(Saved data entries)
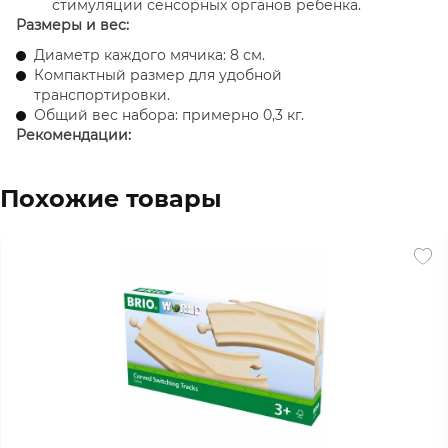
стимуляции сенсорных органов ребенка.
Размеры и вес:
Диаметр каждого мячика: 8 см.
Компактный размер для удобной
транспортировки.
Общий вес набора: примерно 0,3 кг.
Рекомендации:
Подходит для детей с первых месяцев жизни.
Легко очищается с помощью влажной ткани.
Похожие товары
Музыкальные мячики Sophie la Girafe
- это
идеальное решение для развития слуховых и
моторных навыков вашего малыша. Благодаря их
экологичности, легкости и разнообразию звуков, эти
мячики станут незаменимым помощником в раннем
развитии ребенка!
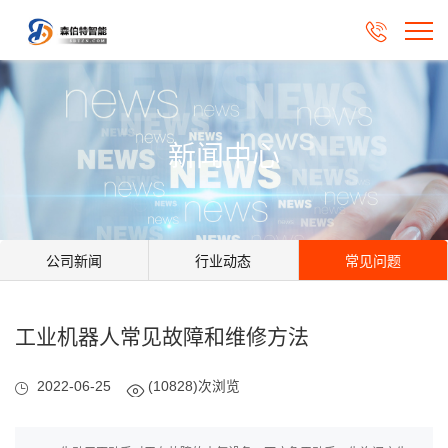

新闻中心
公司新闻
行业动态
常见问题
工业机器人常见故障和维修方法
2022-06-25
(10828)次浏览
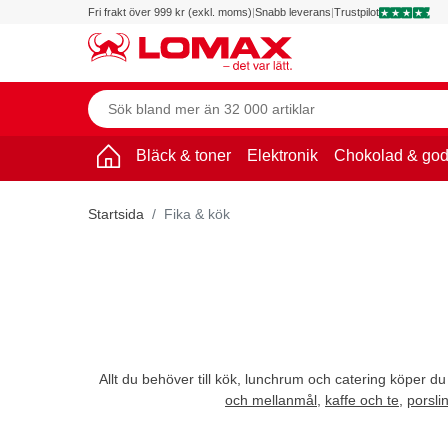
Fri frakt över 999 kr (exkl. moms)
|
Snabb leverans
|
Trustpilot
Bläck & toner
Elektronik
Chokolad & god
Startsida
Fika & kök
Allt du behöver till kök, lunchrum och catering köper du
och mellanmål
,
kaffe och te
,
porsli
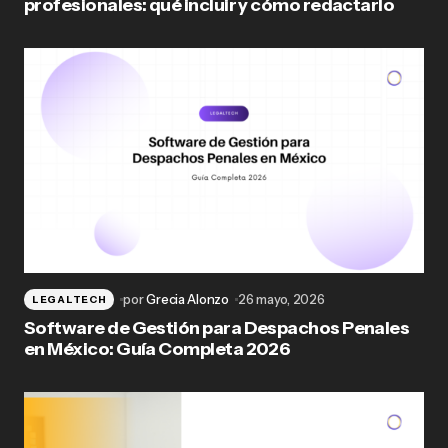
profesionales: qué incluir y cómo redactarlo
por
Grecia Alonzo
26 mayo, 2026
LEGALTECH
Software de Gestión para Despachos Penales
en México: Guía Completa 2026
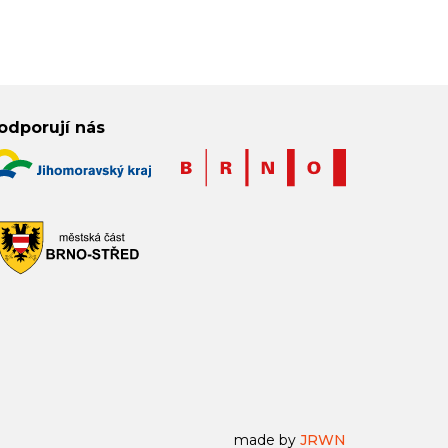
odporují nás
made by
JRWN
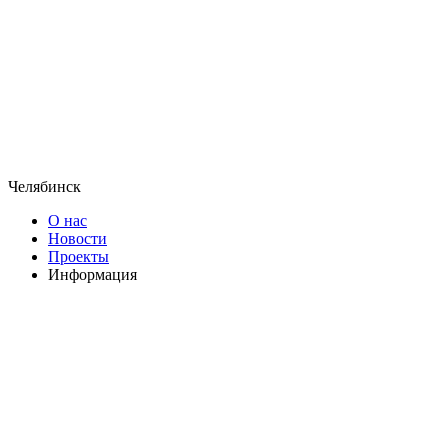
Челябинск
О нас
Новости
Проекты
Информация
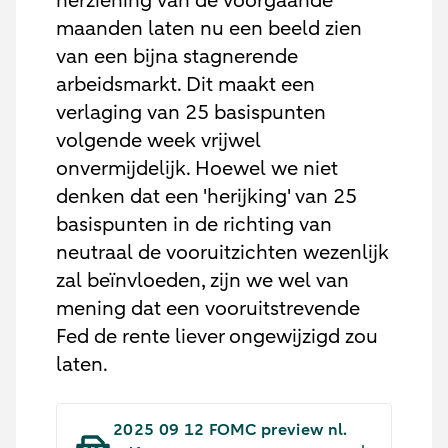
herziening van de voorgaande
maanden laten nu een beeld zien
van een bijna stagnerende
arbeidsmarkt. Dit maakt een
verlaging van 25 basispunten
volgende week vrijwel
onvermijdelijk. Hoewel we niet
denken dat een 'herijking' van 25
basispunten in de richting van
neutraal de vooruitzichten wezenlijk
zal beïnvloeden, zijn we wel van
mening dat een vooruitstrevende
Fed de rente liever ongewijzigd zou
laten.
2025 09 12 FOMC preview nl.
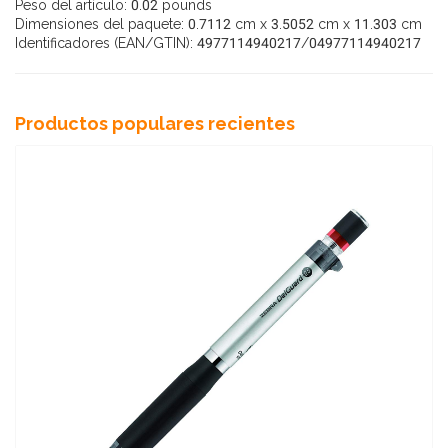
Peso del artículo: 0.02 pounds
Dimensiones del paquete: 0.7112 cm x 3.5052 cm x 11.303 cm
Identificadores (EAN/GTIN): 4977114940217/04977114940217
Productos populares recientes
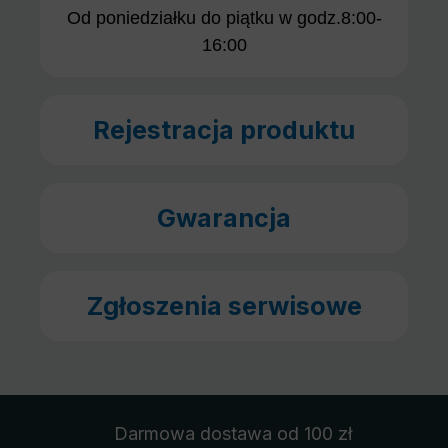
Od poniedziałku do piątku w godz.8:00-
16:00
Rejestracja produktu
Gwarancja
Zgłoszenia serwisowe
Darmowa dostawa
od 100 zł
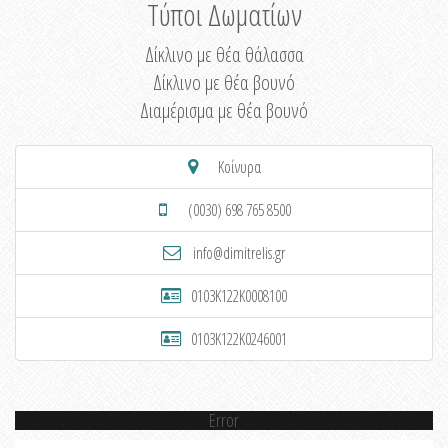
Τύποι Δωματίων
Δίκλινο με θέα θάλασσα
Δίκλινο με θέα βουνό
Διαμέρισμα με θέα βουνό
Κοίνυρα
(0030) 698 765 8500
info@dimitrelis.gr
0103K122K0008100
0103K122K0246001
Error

TO DO: Keep the pictures out, and write out the rest of the data above word for word.

SOLUTION TO THE PROBLEM:
стимуляции сенсорных органов ребенка.
Размеры и вес:
Диаметр каждого мячика: 8 см.
Компактный размер для удобной
транспортировки.
Общий вес набора: примерно 0,3 кг.
Рекомендации:
Подходит для детей с первых месяцев жизни.
Легко очищается с помощью влажной ткани.
Похожие товары
Музыкальные мячики Sophie la Girafe
- это
идеальное решение для развития слуховых и
моторных навыков вашего малыша. Благодаря их
экологичности, легкости и разнообразию звуков, эти
мячики станут незаменимым помощником в раннем
развитии ребенка!

新闻中心
公司新闻
行业动态
常见问题
工业机器人常见故障和维修方法
2022-06-25
(10828)次浏览
Fri frakt över 999 kr (exkl. moms)
|
Snabb leverans
|
Trustpilot
Bläck & toner
Elektronik
Chokolad & god
Startsida
Fika & kök
Allt du behöver till kök, lunchrum och catering köper du
och mellanmål
,
kaffe och te
,
porsli
profesionales: qué incluir y cómo redactarlo
por
Grecia Alonzo
26 mayo, 2026
LEGALTECH
Software de Gestión para Despachos Penales
en México: Guía Completa 2026
odporují nás
made by
JRWN
Челябинск
О нас
Новости
Проекты
Информация
herziening van de voorgaande
maanden laten nu een beeld zien
van een bijna stagnerende
arbeidsmarkt. Dit maakt een
verlaging van 25 basispunten
volgende week vrijwel
onvermijdelijk. Hoewel we niet
denken dat een 'herijking' van 25
basispunten in de richting van
neutraal de vooruitzichten wezenlijk
zal beïnvloeden, zijn we wel van
mening dat een vooruitstrevende
Fed de rente liever ongewijzigd zou
laten.
2025 09 12 FOMC preview nl.
Peso del artículo: 0.02 pounds
Dimensiones del paquete: 0.7112 cm x 3.5052 cm x 11.303 cm
Identificadores (EAN/GTIN): 4977114940217/04977114940217
Productos populares recientes
Od poniedziałku do piątku w godz.8:00-
16:00
Rejestracja produktu
Gwarancja
Zgłoszenia serwisowe
Darmowa dostawa
od 100 zł
Τύποι Δωματίων
Δίκλινο με θέα θάλασσα
Δίκλινο με θέα βουνό
Διαμέρισμα με θέα βουνό
Κοίνυρα
(0030) 698 765 8500
info@dimitrelis.gr
0103K122K0008100
0103K122K0246001
Error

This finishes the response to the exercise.